Elpha began its existence as Leap, a project that Cowansage started and spearheaded while working at Y Combinator. In early February, after accruing some 7,500 members, Leap was spun out into its own indepdendent company, and given its new moniker to match the occassion. Appropriately, Cowansage originally connected with cofounders Luo and Osunsade via Leap.
It's already gotten its first round of angel funding to get it off the ground. To bring things full circle, Elpha will join this summer's batch of Y Combinator startups. The Y Combinator program - which counts Dropbox, Airbnb, and Twitch among its alumni - puts founders through intensive coaching, while also investing a small amount.
As an employee of Y Combinator, Cowansage observed the process; now she'll be part of it.
"I just had this realization that to take Elpha to the next level, I needed to have a little bit of pressure and have a founding team," Cowansage said. "I wanted to apply the lessons I was learning by watching startups and do it myself. I feel like there's a major opportunity here."
How Elpha works
Cowansage was inspired to start Leap, and later Elpha, by in-person interactions with other women. She wanted to recreate these kind of connections online to build friendships.
On Elpha, women can search for job opportunities, or seek advice on a particular topic. Users can ask questions about fair compensation and how to get a promotion, learn what tech companies are more women-friendly, or even get book recommendations.
"We're expanding on this kind of network and creating opportunities for experts to share their experiences for the female lens," Cowansage said. "I'm thinking through how you can use real identities [or] conversations in order to build those kind of relationships.
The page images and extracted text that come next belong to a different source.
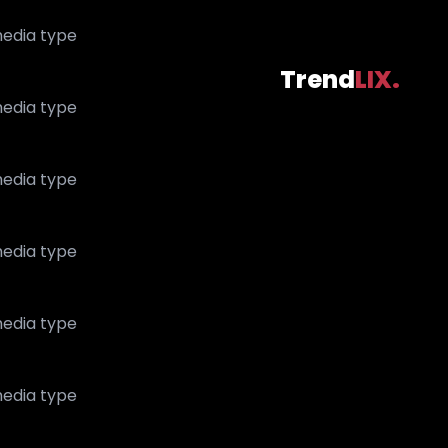
edia type
Trend
LIX.
edia type
edia type
edia type
edia type
edia type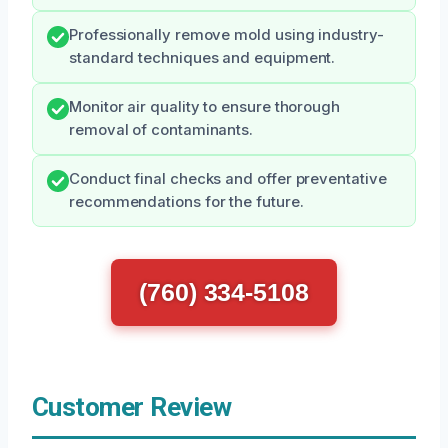
Professionally remove mold using industry-
standard techniques and equipment.
Monitor air quality to ensure thorough
removal of contaminants.
Conduct final checks and offer preventative
recommendations for the future.
(760) 334-5108
Customer Review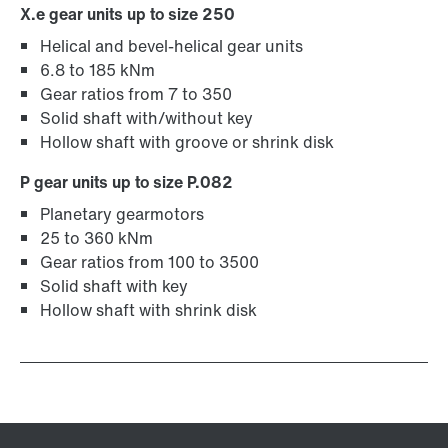
X.e gear units up to size 250
Helical and bevel-helical gear units
6.8 to 185 kNm
Gear ratios from 7 to 350
Solid shaft with/without key
Hollow shaft with groove or shrink disk
P gear units up to size P.082
Planetary gearmotors
25 to 360 kNm
Gear ratios from 100 to 3500
Solid shaft with key
Hollow shaft with shrink disk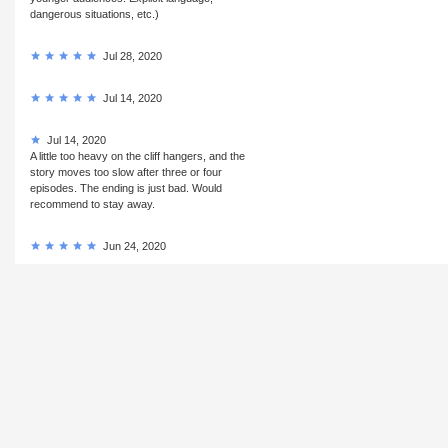
dangerous situations, etc.)
Jul 28, 2020
Jul 14, 2020
Jul 14, 2020
A little too heavy on the cliff hangers, and the
story moves too slow after three or four
episodes. The ending is just bad. Would
recommend to stay away.
Jun 24, 2020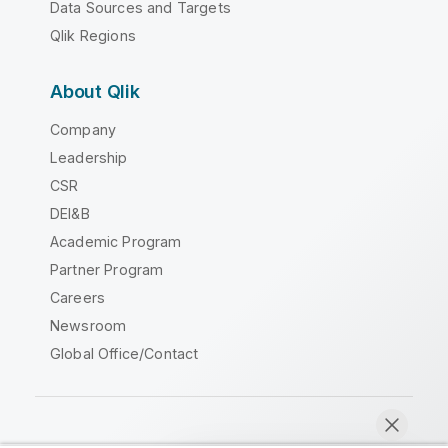
Data Sources and Targets
Qlik Regions
About Qlik
Company
Leadership
CSR
DEI&B
Academic Program
Partner Program
Careers
Newsroom
Global Office/Contact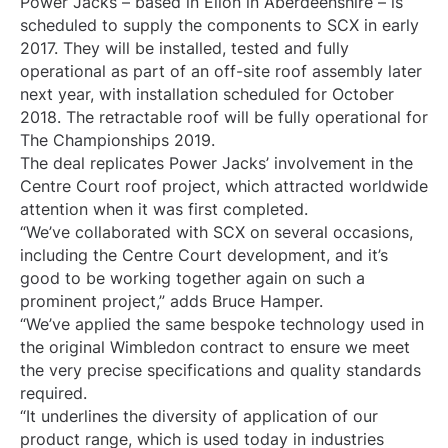
Power Jacks – based in Ellon in Aberdeenshire – is
scheduled to supply the components to SCX in early
2017. They will be installed, tested and fully
operational as part of an off-site roof assembly later
next year, with installation scheduled for October
2018. The retractable roof will be fully operational for
The Championships 2019.
The deal replicates Power Jacks’ involvement in the
Centre Court roof project, which attracted worldwide
attention when it was first completed.
“We’ve collaborated with SCX on several occasions,
including the Centre Court development, and it’s
good to be working together again on such a
prominent project,” adds Bruce Hamper.
“We’ve applied the same bespoke technology used in
the original Wimbledon contract to ensure we meet
the very precise specifications and quality standards
required.
“It underlines the diversity of application of our
product range, which is used today in industries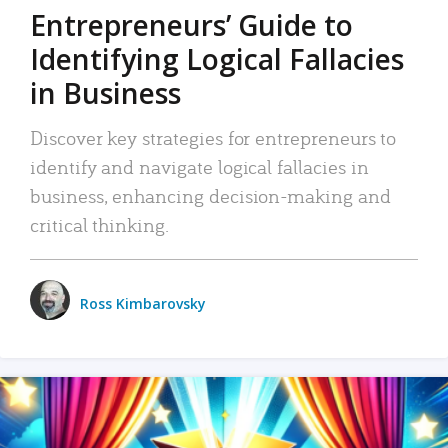
Entrepreneurs’ Guide to
Identifying Logical Fallacies
in Business
Discover key strategies for entrepreneurs to
identify and navigate logical fallacies in
business, enhancing decision-making and
critical thinking.
Ross Kimbarovsky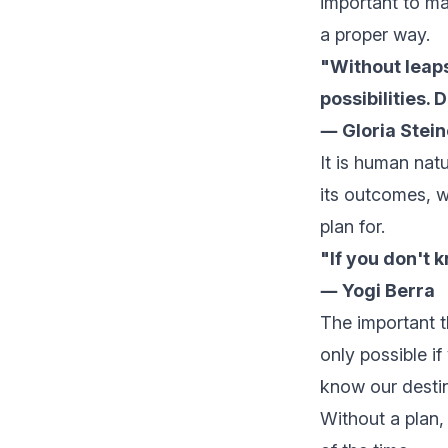
important to ma
a proper way.
"Without leaps
possibilities. 
― Gloria Stei
It is human na
its outcomes, w
plan for.
"If you don't 
― Yogi Berra
The important th
only possible if
know our destin
Without a plan,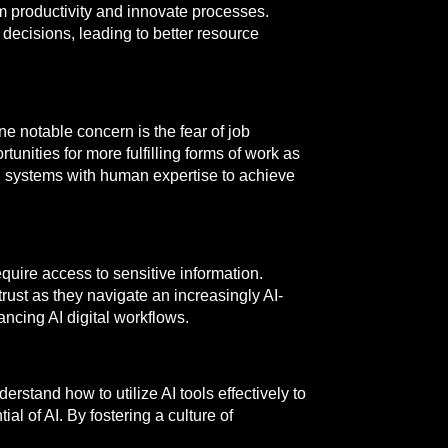
m productivity and innovate processes.
decisions, leading to better resource
e notable concern is the fear of job
unities for more fulfilling forms of work as
 AI systems with human expertise to achieve
quire access to sensitive information.
trust as they navigate an increasingly AI-
ncing AI digital workflows.
erstand how to utilize AI tools effectively to
al of AI. By fostering a culture of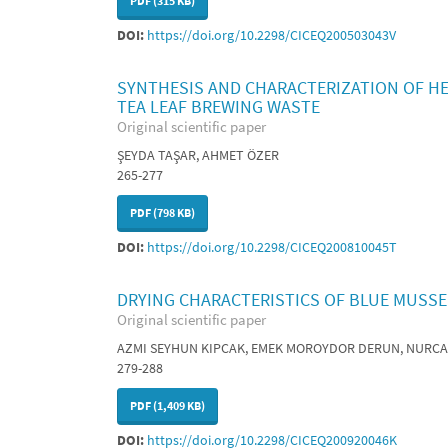
PDF (315 KB)
DOI:
https://doi.org/10.2298/CICEQ200503043V
SYNTHESIS AND CHARACTERIZATION OF HE
TEA LEAF BREWING WASTE
Original scientific paper
ŞEYDA TAŞAR, AHMET ÖZER
265-277
PDF (798 KB)
DOI:
https://doi.org/10.2298/CICEQ200810045T
DRYING CHARACTERISTICS OF BLUE MUSS
Original scientific paper
AZMI SEYHUN KIPCAK, EMEK MOROYDOR DERUN, NURC
279-288
PDF (1,409 KB)
DOI:
https://doi.org/10.2298/CICEQ200920046K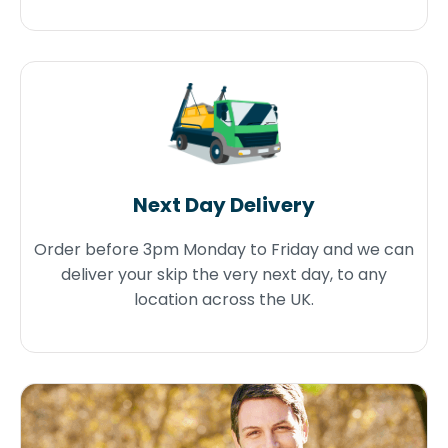
Next Day Delivery
Order before 3pm Monday to Friday and we can
deliver your skip the very next day, to any
location across the UK.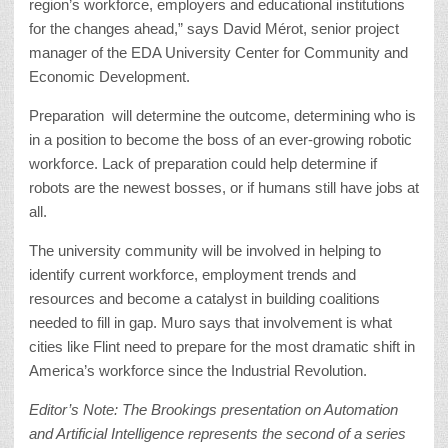
region’s workforce, employers and educational institutions
for the changes ahead,” says David Mérot, senior project
manager of the EDA University Center for Community and
Economic Development.
Preparation will determine the outcome, determining who is
in a position to become the boss of an ever-growing robotic
workforce. Lack of preparation could help determine if
robots are the newest bosses, or if humans still have jobs at
all.
The university community will be involved in helping to
identify current workforce, employment trends and
resources and become a catalyst in building coalitions
needed to fill in gap. Muro says that involvement is what
cities like Flint need to prepare for the most dramatic shift in
America’s workforce since the Industrial Revolution.
Editor’s Note: The Brookings presentation on Automation
and Artificial Intelligence represents the second of a series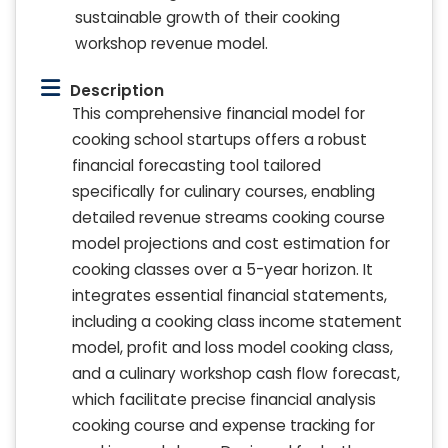
sustainable growth of their cooking
workshop revenue model.
Description
This comprehensive financial model for
cooking school startups offers a robust
financial forecasting tool tailored
specifically for culinary courses, enabling
detailed revenue streams cooking course
model projections and cost estimation for
cooking classes over a 5-year horizon. It
integrates essential financial statements,
including a cooking class income statement
model, profit and loss model cooking class,
and a culinary workshop cash flow forecast,
which facilitate precise financial analysis
cooking course and expense tracking for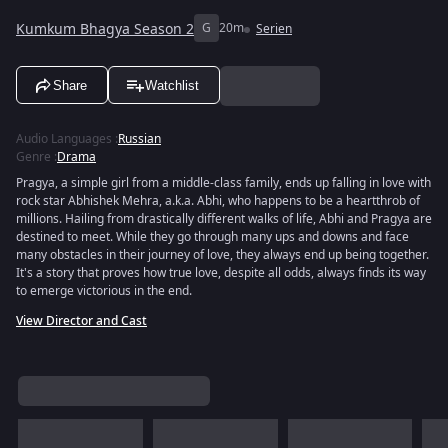
Kumkum Bhagya Season 2
G
20m
Serien
Share
Watchlist
Audio Languages
:
Russian
Genre
:
Drama
Pragya, a simple girl from a middle-class family, ends up falling in love with
rock star Abhishek Mehra, a.k.a. Abhi, who happens to be a heartthrob of
millions. Hailing from drastically different walks of life, Abhi and Pragya are
destined to meet. While they go through many ups and downs and face
many obstacles in their journey of love, they always end up being together.
It's a story that proves how true love, despite all odds, always finds its way
to emerge victorious in the end.
View Director and Cast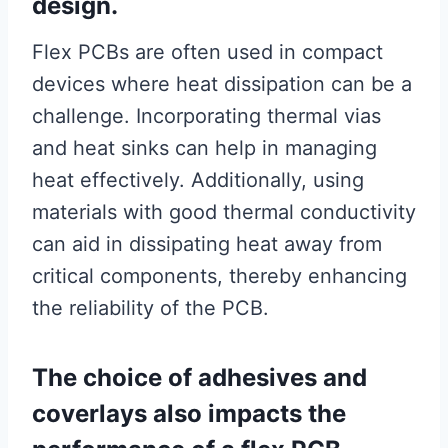
design.
Flex PCBs are often used in compact
devices where heat dissipation can be a
challenge. Incorporating thermal vias
and heat sinks can help in managing
heat effectively. Additionally, using
materials with good thermal conductivity
can aid in dissipating heat away from
critical components, thereby enhancing
the reliability of the PCB.
The choice of adhesives and
coverlays also impacts the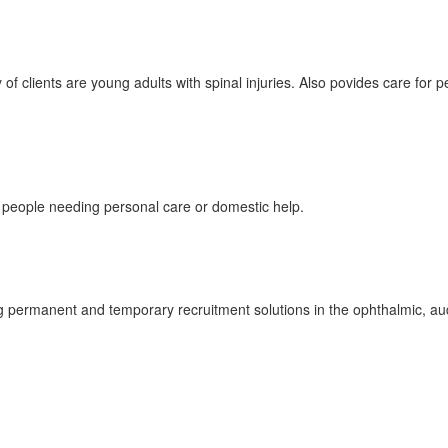
of clients are young adults with spinal injuries. Also povides care for 
 people needing personal care or domestic help.
g permanent and temporary recruitment solutions in the ophthalmic, au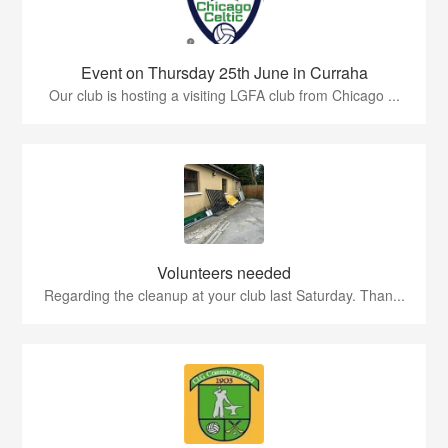
Event on Thursday 25th June in Curraha
Our club is hosting a visiting LGFA club from Chicago ...
Volunteers needed
Regarding the cleanup at your club last Saturday. Than...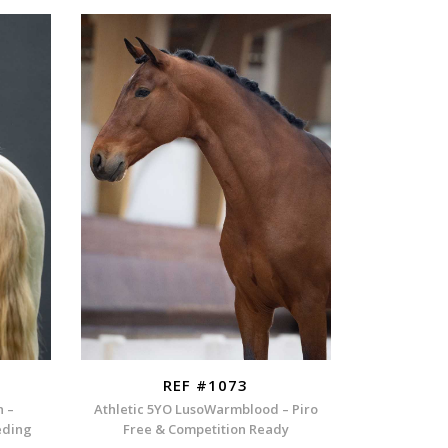
REF #1073
n –
Athletic 5YO LusoWarmblood – Piro
eding
Free & Competition Ready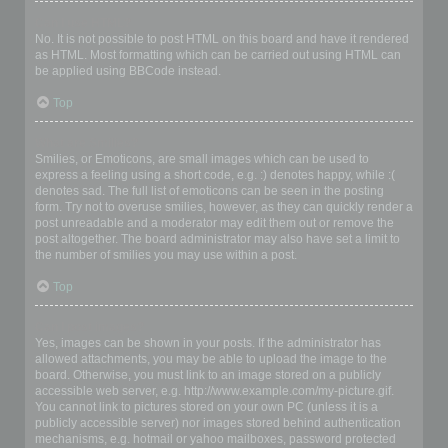
Can I use HTML?
No. It is not possible to post HTML on this board and have it rendered
as HTML. Most formatting which can be carried out using HTML can
be applied using BBCode instead.
Top
What are Smilies?
Smilies, or Emoticons, are small images which can be used to
express a feeling using a short code, e.g. :) denotes happy, while :(
denotes sad. The full list of emoticons can be seen in the posting
form. Try not to overuse smilies, however, as they can quickly render a
post unreadable and a moderator may edit them out or remove the
post altogether. The board administrator may also have set a limit to
the number of smilies you may use within a post.
Top
Can I post images?
Yes, images can be shown in your posts. If the administrator has
allowed attachments, you may be able to upload the image to the
board. Otherwise, you must link to an image stored on a publicly
accessible web server, e.g. http://www.example.com/my-picture.gif.
You cannot link to pictures stored on your own PC (unless it is a
publicly accessible server) nor images stored behind authentication
mechanisms, e.g. hotmail or yahoo mailboxes, password protected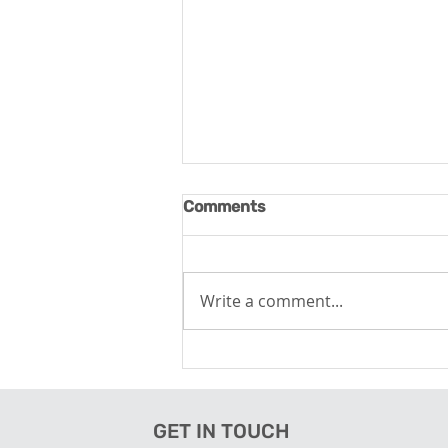
Comments
Write a comment...
Wellness Tourism - Tapping
the Opportunity
GET IN TOUCH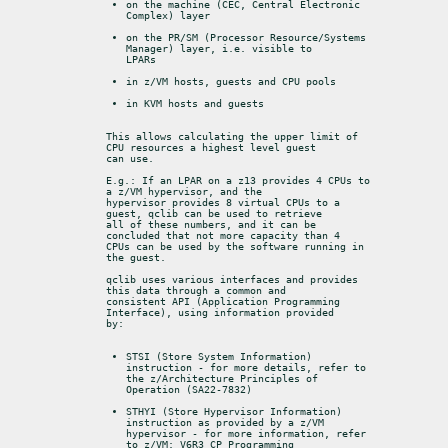
on the machine (CEC, Central Electronic 
Complex) layer
on the PR/SM (Processor Resource/Systems 
Manager) layer, i.e. visible to

LPARs
in z/VM hosts, guests and CPU pools
in KVM hosts and guests
This allows calculating the upper limit of 
CPU resources a highest level guest

can use.
E.g.: If an LPAR on a z13 provides 4 CPUs to 
a z/VM hypervisor, and the

hypervisor provides 8 virtual CPUs to a 
guest, qclib can be used to retrieve

all of these numbers, and it can be 
concluded that not more capacity than 4

CPUs can be used by the software running in 
the guest.
qclib uses various interfaces and provides 
this data through a common and

consistent API (Application Programming 
Interface), using information provided

by:
STSI (Store System Information) 
instruction - for more details, refer to

the z/Architecture Principles of 
Operation (SA22-7832)
STHYI (Store Hypervisor Information) 
instruction as provided by a z/VM

hypervisor - for more information, refer 
to z/VM: V6R3 CP Programming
Those have been valuable and helpful."
This is especially important as women in tech often find themselves being the only one on their teams, Cowansage says. She herself has found herself in that situation during her career, she says. According to the National Center for Women and Information Technology, only 26% of jobs in computing are held by women.
Elpha isn't just for engineers, either. Women who work in other professions in the tech space, as well as students, are welcome to join.
"Knowing that there are other women out there in their industry or their field is really really nice to keep you going and staying motivated," Cowansage said.
As Elpha rolls out and expands its horizons, the team also plans to tackle the challenges of building a culture and getting the word out.
"I think thinking through what the culture is that we're shooting for, and how to build it and how to maintain it as the community grows, and how to keep that authenticity and making sure our members feel comfortable as we continue to expand - that's something that's going to be an ongoing challenge," Cowansage said. "We want to get the word out so that women know it's a place for them."